## Records for the task

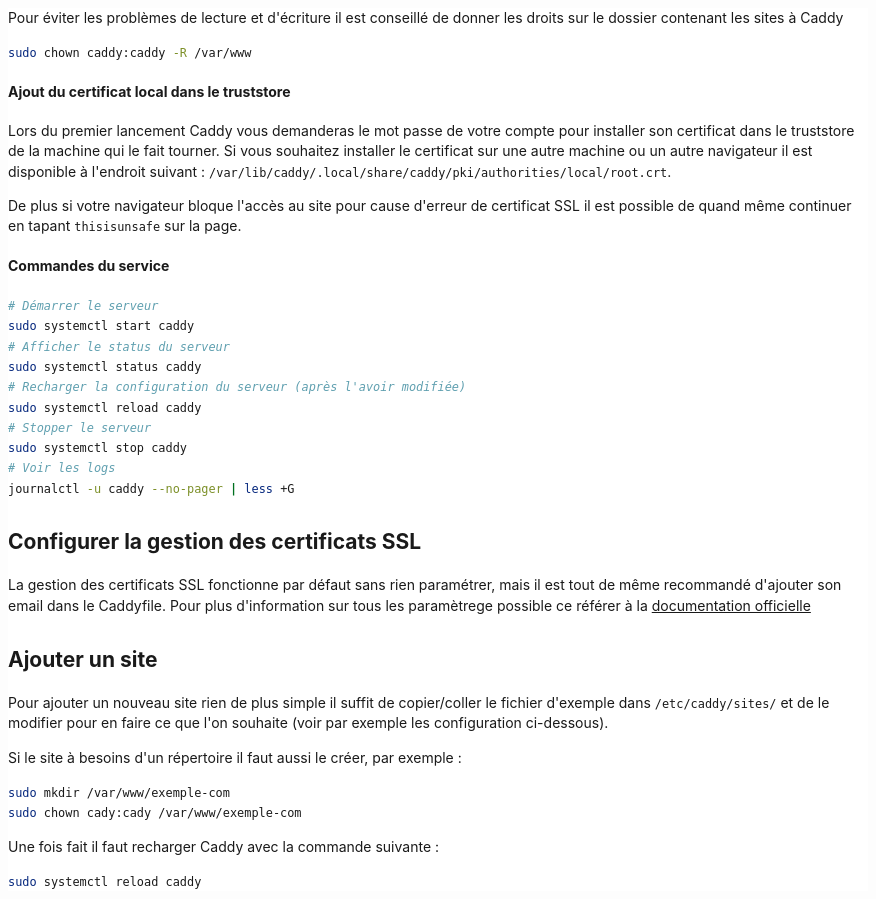Pour éviter les problèmes de lecture et d'écriture il est conseillé de donner les droits sur le dossier contenant les sites à Caddy

```bash
sudo chown caddy:caddy -R /var/www
```

#### Ajout du certificat local dans le truststore

Lors du premier lancement Caddy vous demanderas le mot passe de votre compte pour installer son certificat dans le truststore de la machine qui le fait tourner. Si vous souhaitez installer le certificat sur une autre machine ou un autre navigateur il est disponible à l'endroit suivant : `/var/lib/caddy/.local/share/caddy/pki/authorities/local/root.crt`.

De plus si votre navigateur bloque l'accès au site pour cause d'erreur de certificat SSL il est possible de quand même continuer en tapant `thisisunsafe` sur la page.

#### Commandes du service

```bash
# Démarrer le serveur
sudo systemctl start caddy
# Afficher le status du serveur
sudo systemctl status caddy
# Recharger la configuration du serveur (après l'avoir modifiée)
sudo systemctl reload caddy
# Stopper le serveur
sudo systemctl stop caddy
# Voir les logs
journalctl -u caddy --no-pager | less +G
```

## Configurer la gestion des certificats SSL

La gestion des certificats SSL fonctionne par défaut sans rien paramétrer, mais il est tout de même recommandé d'ajouter son email dans le Caddyfile. Pour plus d'information sur tous les paramètrege possible ce référer à la [documentation officielle](https://caddyserver.com/docs/caddyfile/options#tls-options)

## Ajouter un site

Pour ajouter un nouveau site rien de plus simple il suffit de copier/coller le fichier d'exemple dans `/etc/caddy/sites/` et de le modifier pour en faire ce que l'on souhaite (voir par exemple les configuration ci-dessous).

Si le site à besoins d'un répertoire il faut aussi le créer, par exemple :

```bash
sudo mkdir /var/www/exemple-com
sudo chown cady:cady /var/www/exemple-com
```

Une fois fait il faut recharger Caddy avec la commande suivante :

```bash
sudo systemctl reload caddy
```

## Required action
Restate the entire listing word for word, excluding pictures.

## Answer below
Pour éviter les problèmes de lecture et d'écriture il est conseillé de donner les droits sur le dossier contenant les sites à Caddy

```bash
sudo chown caddy:caddy -R /var/www
```

#### Ajout du certificat local dans le truststore

Lors du premier lancement Caddy vous demanderas le mot passe de votre compte pour installer son certificat dans le truststore de la machine qui le fait tourner. Si vous souhaitez installer le certificat sur une autre machine ou un autre navigateur il est disponible à l'endroit suivant : `/var/lib/caddy/.local/share/caddy/pki/authorities/local/root.crt`.

De plus si votre navigateur bloque l'accès au site pour cause d'erreur de certificat SSL il est possible de quand même continuer en tapant `thisisunsafe` sur la page.

#### Commandes du service

```bash
# Démarrer le serveur
sudo systemctl start caddy
# Afficher le status du serveur
sudo systemctl status caddy
# Recharger la configuration du serveur (après l'avoir modifiée)
sudo systemctl reload caddy
# Stopper le serveur
sudo systemctl stop caddy
# Voir les logs
journalctl -u caddy --no-pager | less +G
```

## Configurer la gestion des certificats SSL

La gestion des certificats SSL fonctionne par défaut sans rien paramétrer, mais il est tout de même recommandé d'ajouter son email dans le Caddyfile. Pour plus d'information sur tous les paramètrege possible ce référer à la [documentation officielle](https://caddyserver.com/docs/caddyfile/options#tls-options)

## Ajouter un site

Pour ajouter un nouveau site rien de plus simple il suffit de copier/coller le fichier d'exemple dans `/etc/caddy/sites/` et de le modifier pour en faire ce que l'on souhaite (voir par exemple les configuration ci-dessous).

Si le site à besoins d'un répertoire il faut aussi le créer, par exemple :

```bash
sudo mkdir /var/www/exemple-com
sudo chown cady:cady /var/www/exemple-com
```

Une fois fait il faut recharger Caddy avec la commande suivante :

```bash
sudo systemctl reload caddy
```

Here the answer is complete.